Created Equal: America’s Civil Rights Struggle is an initiative of the National Endowment for the Humanities that uses the power of documentary films to encourage community discussion of America’s civil rights history. NEH has partnered with the Gilder Lehrman Institute of American History to develop programmatic and support materials for the screening sites.

MNU is one of only 473 institutions across the country awarded a set of four films chronicling the history of the civil rights movement. The powerful documentaries, The Abolitionists, Slavery by Another Name, Freedom Riders and The Loving Story, include dramatic scenes of incidents in the 150-year effort to achieve equal rights for all. Freedom Riders received an Emmy in 2012, and The Loving Story and The Abolitionists have been nominated for Emmys in 2013.

Project Director Bruce Flanders, Director, Mabee Library and Learning Commons, said the university received a grant along with the four films. The university partnered with the American Jazz Museum, Kansas City, MO, in seeking this grant.

“These films chronicle the long and sometimes violent effort to achieve the rights enumerated in the Declaration of Independence—life, liberty and the pursuit of happiness—for all Americans,” said Flanders. “We are pleased to receive a grant from NEH to provide programming around these films. We hope the screening of these films will result in constructive dialog and learning about the civil rights struggle.”

Each of the films was produced with NEH support, and tells remarkable stories of individuals who challenged the social and legal status quo of deeply rooted institutions, from slavery to segregation. Created Equalprograms bring communities together to revisit our shared history and help bridge deep racial and cultural divides in American civic life. Visit www.neh.gov/created-equal for more information.

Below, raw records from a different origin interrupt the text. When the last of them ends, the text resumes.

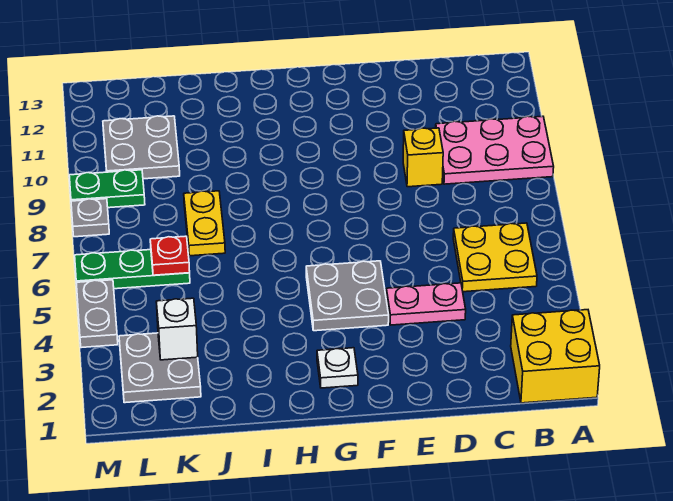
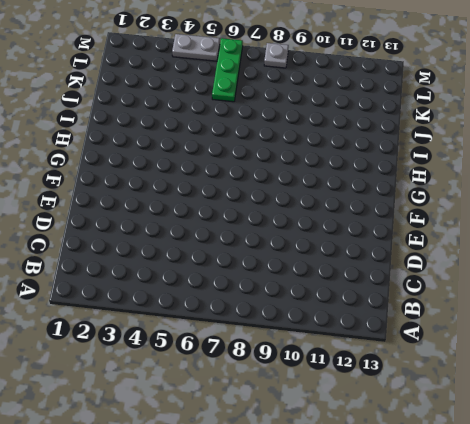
none -> yellow brick A1:B2 level 1
none -> pink plate A9:C10 level 1
none -> yellow plate B5:C6 level 1

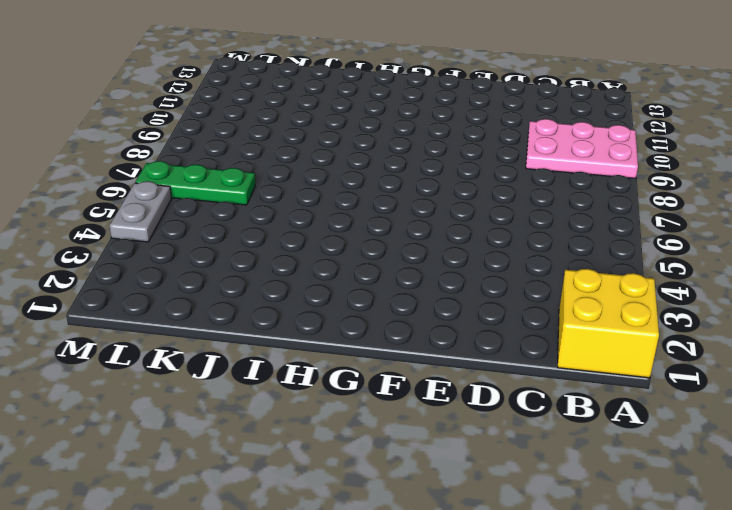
none -> yellow plate B5:C6 level 1
none -> pink plate D4:E4 level 1
none -> yellow brick D9 level 1

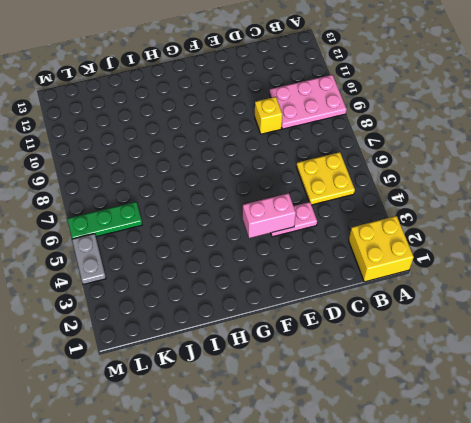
pink brick E4:F4 level 2 -> none
none -> grey plate F4:G5 level 1
none -> white plate G2 level 1
none -> yellow plate J7:J8 level 1

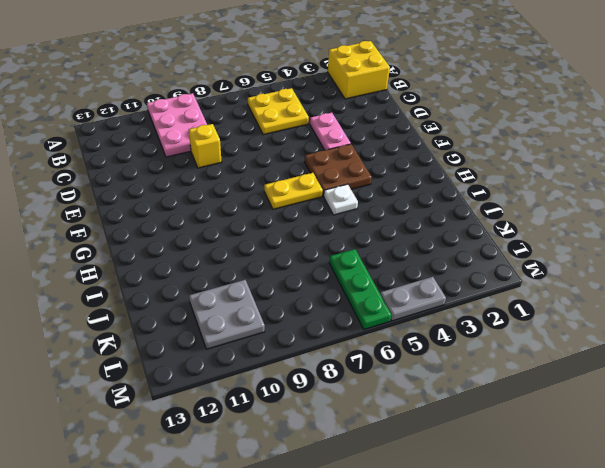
brown plate F4:G5 level 1 -> grey plate F4:G5 level 1
yellow plate G6:G7 level 1 -> yellow plate J7:J8 level 1
white plate H5 level 1 -> white plate G2 level 1
none -> grey plate K2:L3 level 1
none -> green plate L9:M9 level 1
none -> grey plate M8 level 1

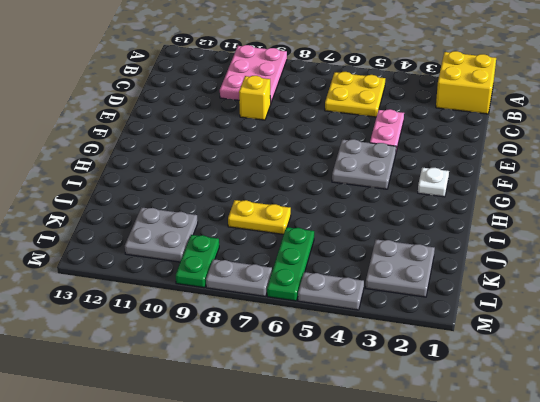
grey plate M7:M8 level 1 -> grey plate M8 level 1
none -> white brick K3 level 2
none -> red plate K6 level 2

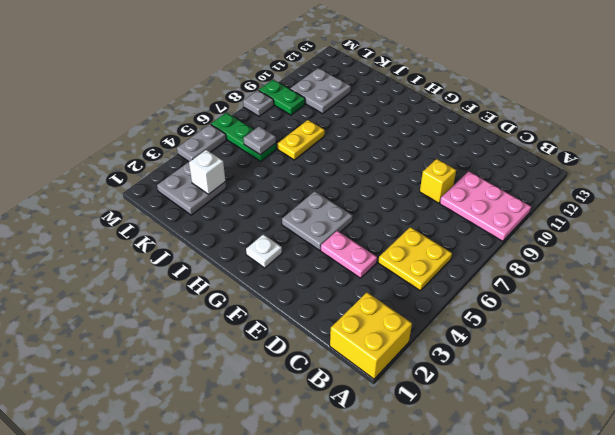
grey plate K6 level 2 -> red plate K6 level 2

The Created Equal film set is made possible through a major grant from the National Endowment for the Humanities, as part of its Bridging Cultures initiative, in partnership with the Gilder Lehrman Institute of American History.

About MNU

MidAmerica Nazarene University is a private, Christian, liberal arts university founded in 1966. MNU offers 40 undergraduate majors and three adult degree completion programs, as well as five professional graduate degrees in business, education, nursing, and counseling, and postgraduate certificates. Online offerings include classes in education, nursing and management. Study abroad as well as service-learning experiences are encouraged through MNU’s Go Global, MNU Europe and ServiceCorps programs. The campus is located on 105 acres in Olathe, Kan., and operates a location in Liberty, Mo., for adult and graduate programs. More information may be found at www.mnu.edu.

About the Gilder Lehrman Institute of American History

Founded in 1994, the Gilder Lehrman Institute of American History is a nonprofit organization that promotes excellence in the teaching and learning of American history. Programs include publications, teacher seminars, a national Affiliate School Program, traveling exhibitions, and online materials for teachers, students, and the general public. www.gilderlehrman.org.

About the National Endowment for the Humanities

Created in 1965 as an independent federal agency, the National Endowment for the Humanities supports learning in history, literature, philosophy, and other areas of the humanities. NEH grants enrich classroom learning, create and preserve knowledge, and bring ideas to life through public television, radio, museum exhibitions, and programs in libraries and other community places. www.neh.gov.